Tuesday, September 29, 2020

The Iron Law of Explanation, or, Why Scientists Work so Hard

Joshua Rothman reviews The Knowledge Machine, a new book on science by philosopher Michael Strevens, which purports to reveal “the monstrosity that lies at the heart of modern science.” That monstrosity is work, the absolutely gigantic amounts of data collection modern scientists have to do before they can publish anything:

Strevens tells the story of Roger Guillemin and Andrew Schally, two “rival endocrinologists” who shared a Nobel Prize in 1977 for discovering the molecular structure of TRH—a hormone, produced in the hypothalamus, that helps regulate the release of other hormones and so shapes many aspects of our lives. Mapping the hormone’s structure, Strevens explains, was an “epic slog” that lasted more than a decade, during which “literally tons of brain tissue, obtained from sheep or pigs, had to be mashed up and processed.” Guillemin and Schally, who were racing each other to analyze TRH—they crossed the finish line simultaneously—weren’t weirdos who loved animal brains. They gritted their teeth through the work. “Nobody before had to process millions of hypothalami,” Schally said. “The key factor is not the money, it’s the will . . . the brutal force of putting in sixty hours a week for a year to get one million fragments.”

Looking back on the project, Schally attributed their success to their outsider status. “Guillemin and I, we are immigrants, obscure little doctors, we fought our way to the top,” he said. But Strevens points out that “many important scientific studies have required of their practitioners a degree of single-mindedness that is quite inhuman.” It’s not just brain juice that demands such commitment. Scientists have dedicated entire careers to the painstaking refinement of delicate instruments, to the digging up of bone fragments, to the gathering of statistics about variations in the beaks of finches. Uncertain of success, they toil in an obscurity that will deepen into futility if their work doesn’t pan out.

Behind the intriguing discoveries and bold theories that fans of science love to read about

are long hours, days, months of tedious laboratory labor.
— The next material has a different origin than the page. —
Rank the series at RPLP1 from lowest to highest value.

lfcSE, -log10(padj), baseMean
The single greatest obstacle to successful science is the difficulty of persuading brilliant minds to give up the intellectual pleasures of continual speculation and debate, theorizing and arguing, and to turn instead to a life consisting almost entirely of the production of experimental data.
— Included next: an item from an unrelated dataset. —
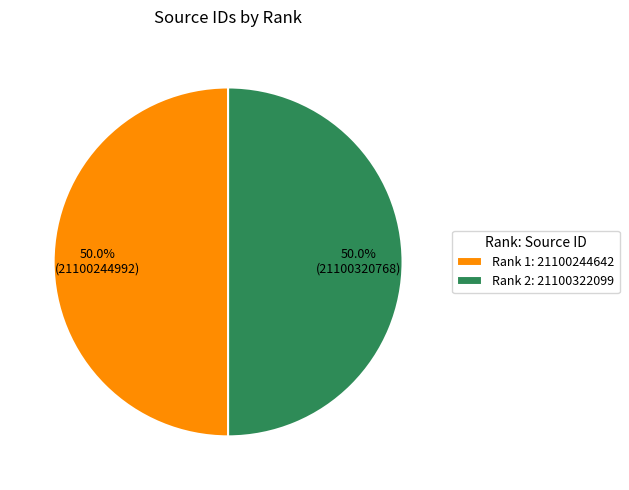

Count the number of slices in the pie.

2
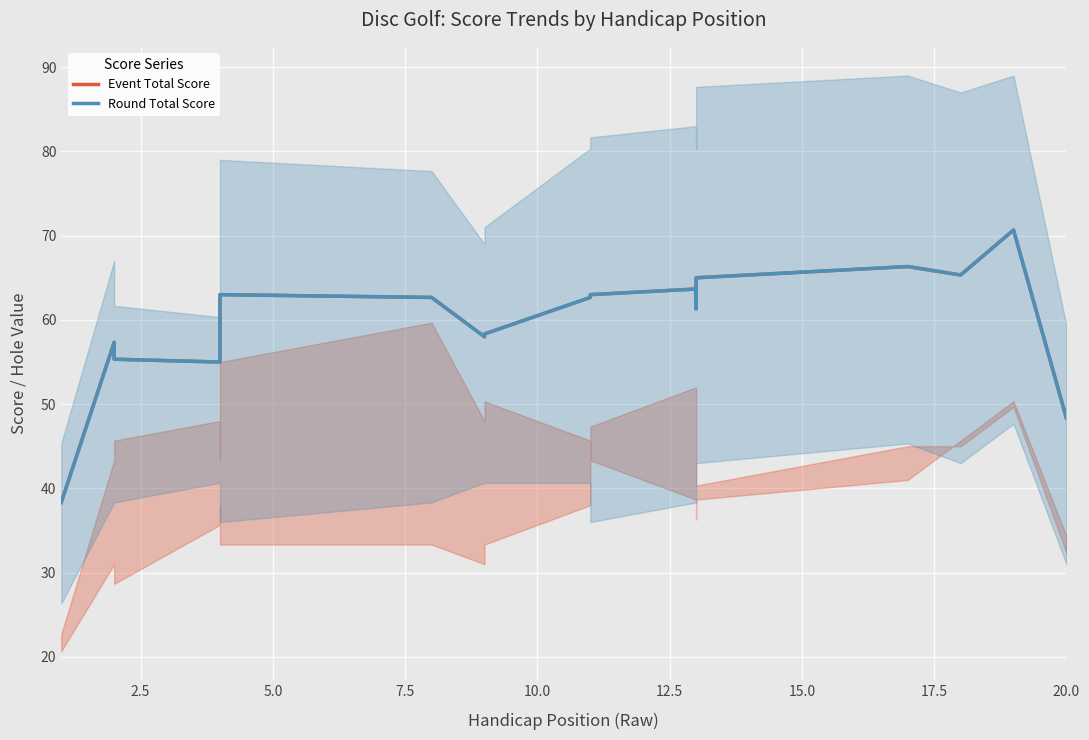

How many data points in Round Total Score are less than 62?

10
Scientists do this, Strevens says, because of the Iron Law of Explanations, which says that 

if they are to participate in the scientific enterprise, they must uncover or generate new evidence to argue with . . . and they must conduct all disputes with reference to empirical evidence alone.

I agree with Strevens that there is something barely human about the mountains of work scientists have to do in order to accomplish anything. This makes me wonder a little about the future of our society; how can it be a good thing for our progress to depend on many of our smartest people giving up family life and just about every thing else for their careers? I suppose in the Middle Ages many intellectuals were monks, and they survived, but it still bothers me that we should ask so much of anyone who wants to be a scientist.

1 comment:

G. Verloren said...

"I agree with Strevens that there is something barely human about the mountains of work scientists have to do in order to accomplish anything. This makes me wonder a little about the future of our society; how can it be a good thing for our progress to depend on many of our smartest people giving up family life and just about every thing else for their careers? I suppose in the Middle Ages many intellectuals were monks, and they survived, but it still bothers me that we should ask so much of anyone who wants to be a scientist."

You act as if the way we do things now is the only way we achieve the results we do now, but that's an absurd idea.

The actual physical work could be split up among more people, easily, trivially. We could pay whole teams of people - not just our current small handfuls, but dozens, or hundreds of people - to pursue these kinds of scientific questions.

But our problem is our unwillingness to actually pay people to do the work. We spend absolutely insane amounts of money and human lives on weapons and warfare, but science we only give a pittance to, and they have to make do with next to nothing.

And so what twenty people could accomplish in six months, a single person is forced to spend ten years toiling away at. All because we're unwilling to pay more people to do important work, and instead spend trillions on missiles and murder.